WHAT IS BEING ASKED
What you write must be the lines from the one holding "line: (148, 296)" through the final line of the records below, reproduced exactly, minus the pictures.
** RECORDS FOR THE EXERCISE follows **
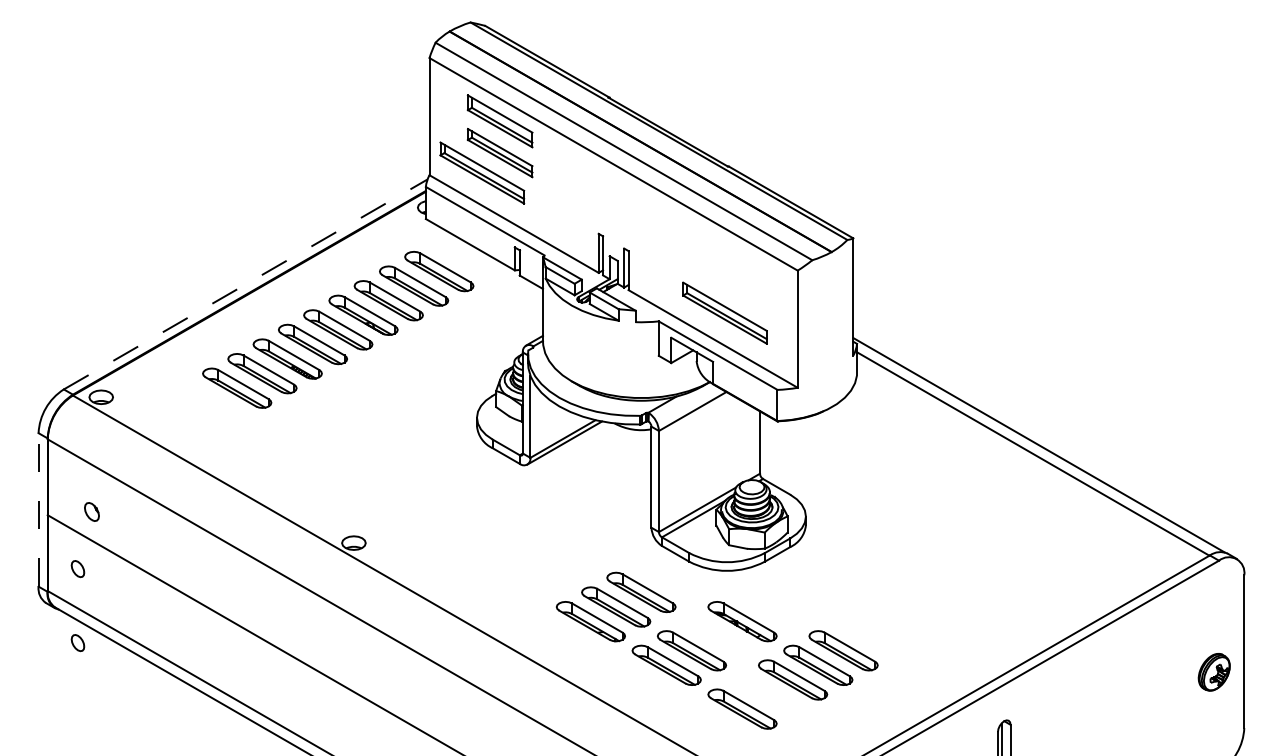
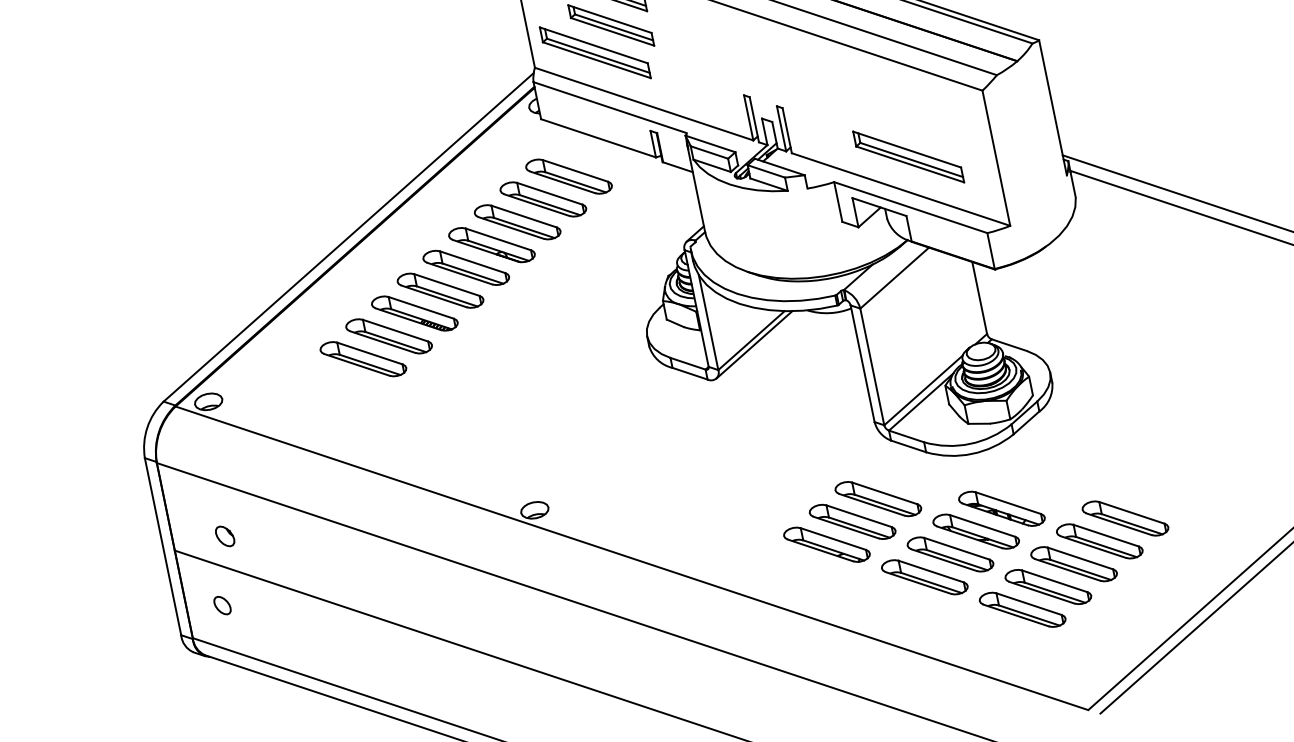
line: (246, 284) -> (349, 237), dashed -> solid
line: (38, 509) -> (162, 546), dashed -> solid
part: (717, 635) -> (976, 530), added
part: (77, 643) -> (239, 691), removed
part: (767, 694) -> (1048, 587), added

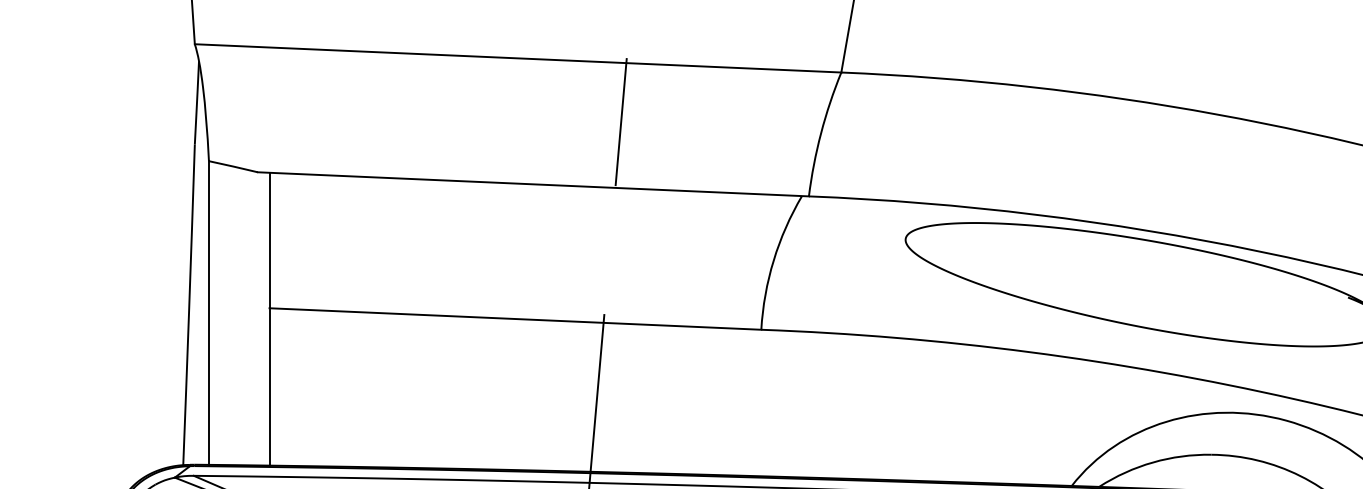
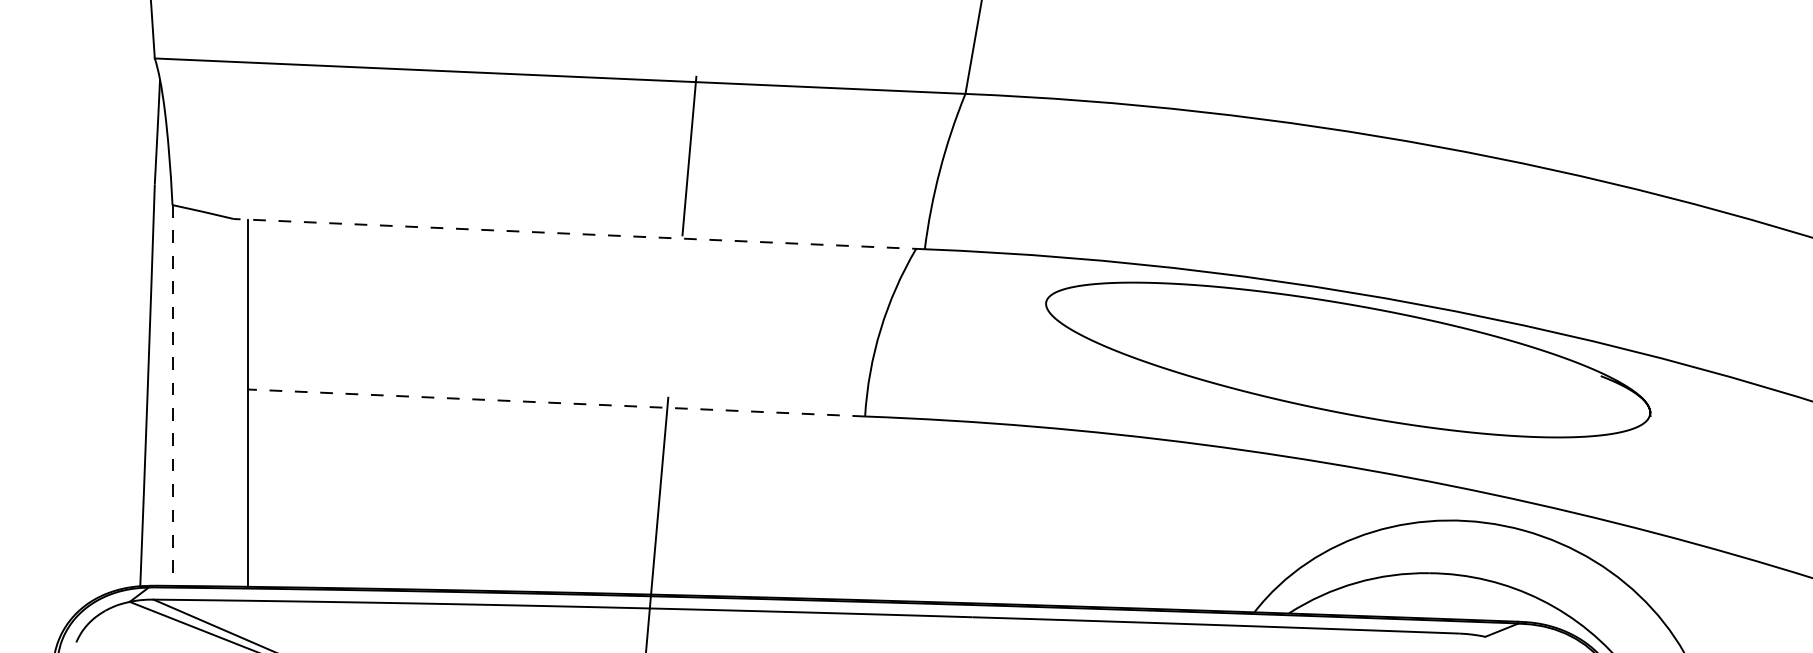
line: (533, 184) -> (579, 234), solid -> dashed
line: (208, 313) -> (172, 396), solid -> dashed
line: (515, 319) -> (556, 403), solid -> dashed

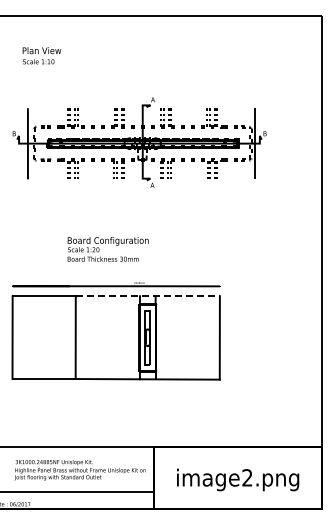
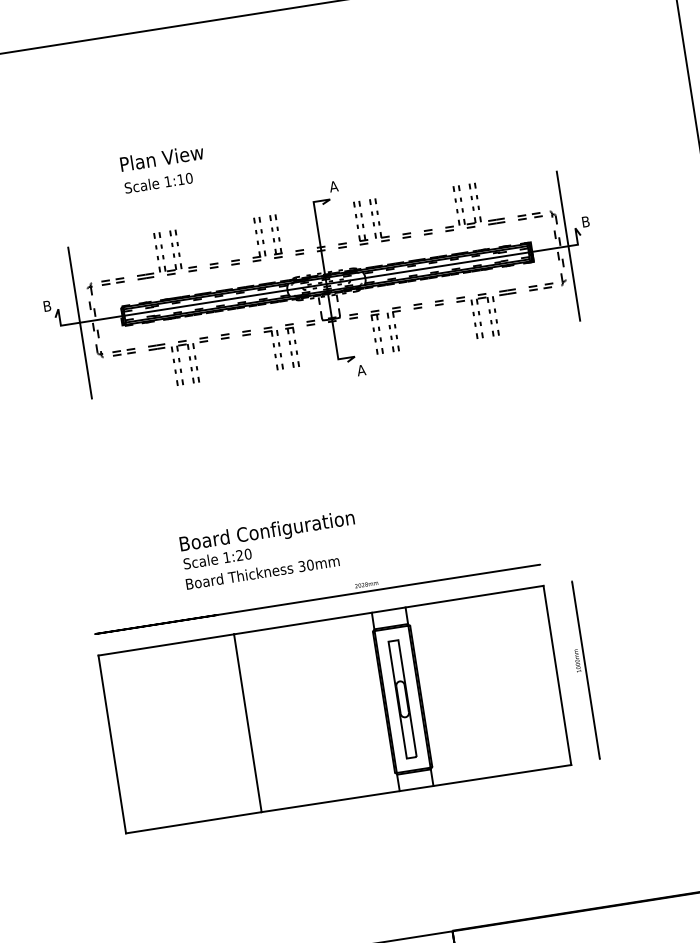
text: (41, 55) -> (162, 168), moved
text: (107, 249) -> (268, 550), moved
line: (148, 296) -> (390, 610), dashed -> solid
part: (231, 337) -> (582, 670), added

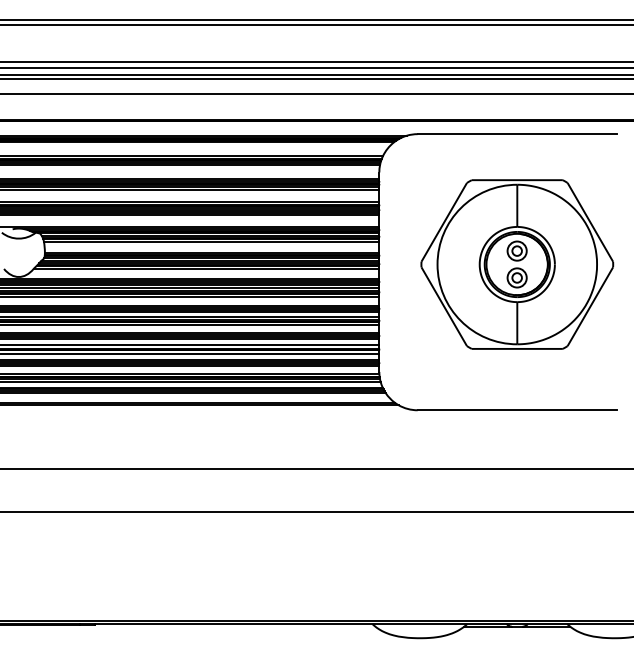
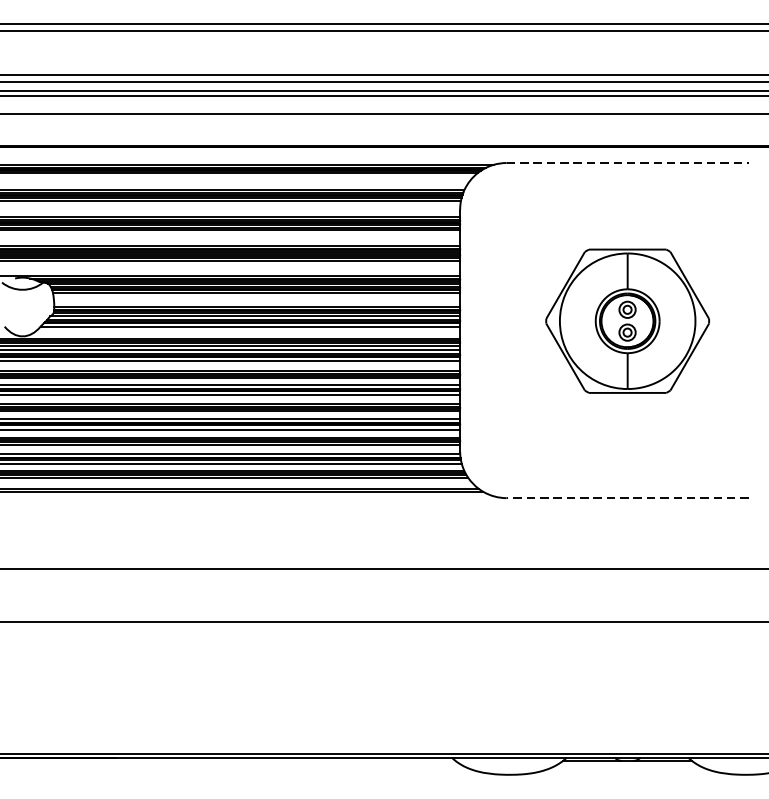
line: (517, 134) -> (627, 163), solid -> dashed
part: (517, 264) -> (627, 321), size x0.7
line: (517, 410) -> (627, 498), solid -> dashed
** End of RECORDS FOR THE EXERCISE **
TASK OUTPUT
line: (148, 296) -> (390, 610), dashed -> solid
part: (231, 337) -> (582, 670), added

line: (517, 134) -> (627, 163), solid -> dashed
part: (517, 264) -> (627, 321), size x0.7
line: (517, 410) -> (627, 498), solid -> dashed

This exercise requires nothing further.